Es folgt Are You Ready, das Publikum ist “ready” und so legen sie dann los. Blues-Rock wie nur Humble Pie ihn zelebrieren konnten.
I walk on Gilded Splinters ist auf jeder dieser 4 CD’s ein Höhepunkt. Lange Gitarren Soli, Steve mit einem Harmonika Solo das zeitweise so leise gespielt wird das man, wie das Publikum, den Atem anhält.
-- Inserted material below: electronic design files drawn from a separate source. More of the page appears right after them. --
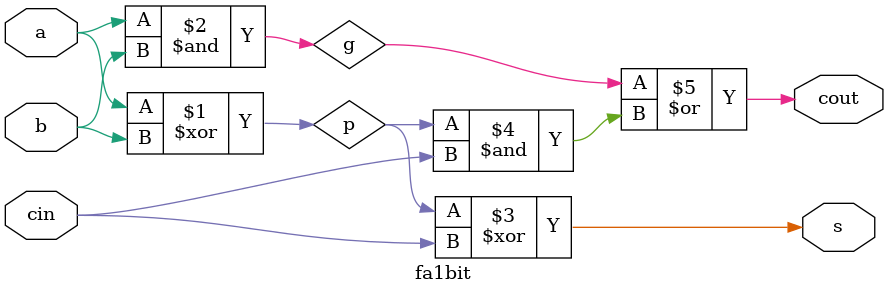
<source format=sv>
module fa1bit(input logic a, b, cin,
 output logic s, cout);
logic p, g; // Εσωτερικοί κόμβοι 1-bit
 assign p = a ^ b;
 assign g = a & b;

 assign s = p ^ cin;
 assign cout = g | (p & cin);
endmodule
</source>
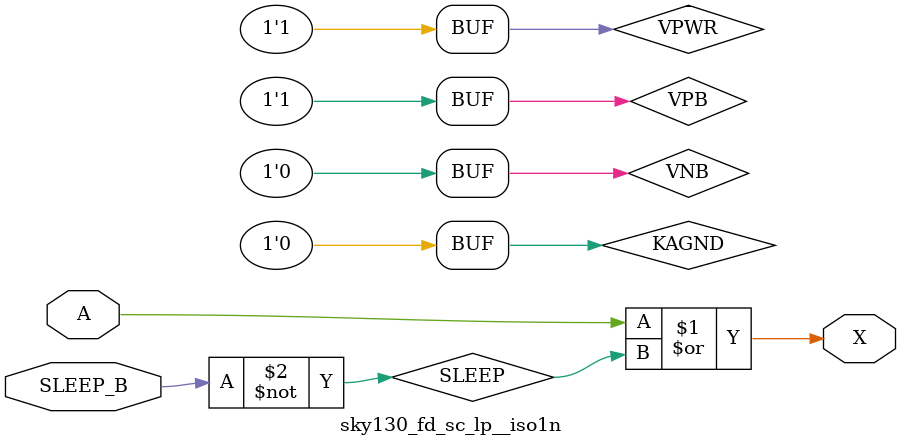
<source format=v>
/*
 * Copyright 2020 The SkyWater PDK Authors
 *
 * Licensed under the Apache License, Version 2.0 (the "License");
 * you may not use this file except in compliance with the License.
 * You may obtain a copy of the License at
 *
 *     https://www.apache.org/licenses/LICENSE-2.0
 *
 * Unless required by applicable law or agreed to in writing, software
 * distributed under the License is distributed on an "AS IS" BASIS,
 * WITHOUT WARRANTIES OR CONDITIONS OF ANY KIND, either express or implied.
 * See the License for the specific language governing permissions and
 * limitations under the License.
 *
 * SPDX-License-Identifier: Apache-2.0
*/


`ifndef SKY130_FD_SC_LP__ISO1N_BEHAVIORAL_V
`define SKY130_FD_SC_LP__ISO1N_BEHAVIORAL_V

/**
 * iso1n: ????.
 *
 * Verilog simulation functional model.
 */

`timescale 1ns / 1ps
`default_nettype none

`celldefine
module sky130_fd_sc_lp__iso1n (
    X      ,
    A      ,
    SLEEP_B
);

    // Module ports
    output X      ;
    input  A      ;
    input  SLEEP_B;

    // Module supplies
    supply1 VPWR ;
    supply0 KAGND;
    supply1 VPB  ;
    supply0 VNB  ;

    // Local signals
    wire SLEEP;

    //  Name  Output  Other arguments
    not not0 (SLEEP , SLEEP_B        );
    or  or0  (X     , A, SLEEP       );

endmodule
`endcelldefine

`default_nettype wire
`endif  // SKY130_FD_SC_LP__ISO1N_BEHAVIORAL_V
</source>
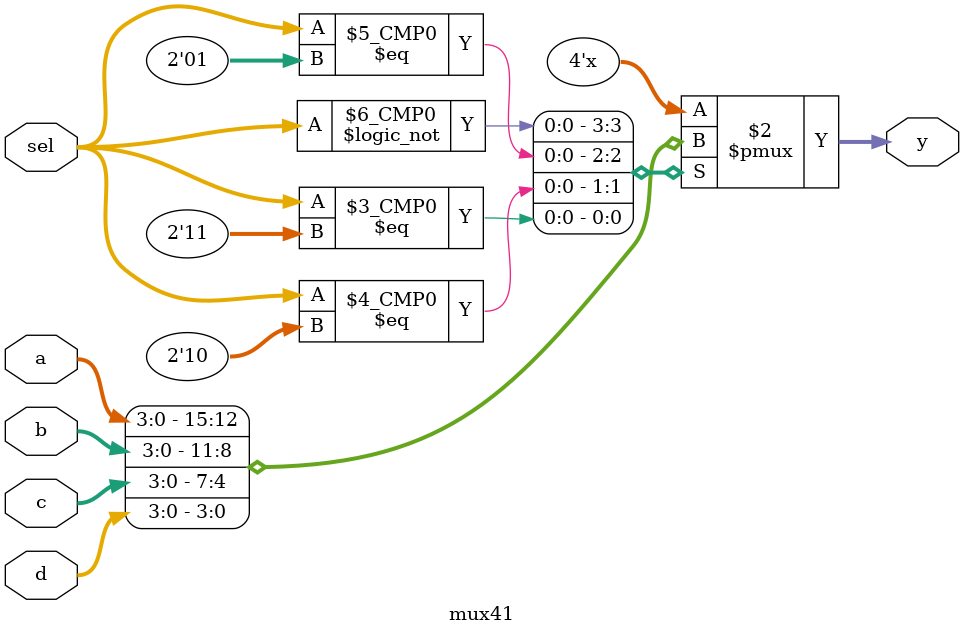
<source format=v>
module mux41(a,b,c,d,sel,y);
	input [3:0] a,b,c,d;
	input [1:0] sel;
	output reg [3:0] y;
	
	always@(*) begin
		case(sel)
		2'b00: y=a;
		2'b01: y=b;
		2'b10: y=c;
		2'b11: y=d;
		endcase
	end
endmodule

//mux41.v
</source>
Hallelujah I Love her so klingt als ob es ein Humble Pie Original ist. Der Song scheint wie gemacht für diese Band.
Rollin‘ Stone ist eine Offenbarung. Hier treffen Brit-Blues und Muddy Waters zusammen. Der Song kommt nur langsam in Fahrt endet dann aber Furios.
I don’t need no Doctor ist so etwas wie die Humble Pie Nationalhymne und wurde bei keinem Live Auftritt vergessen .
Stone Cold Fever ist für mich noch einen Tick besser als No Doctor.
Wenn man heute Bluesrockern zuhört dann kann man bei einigen sehr gut Humble Pie und Rory Gallagher wiedererkennen.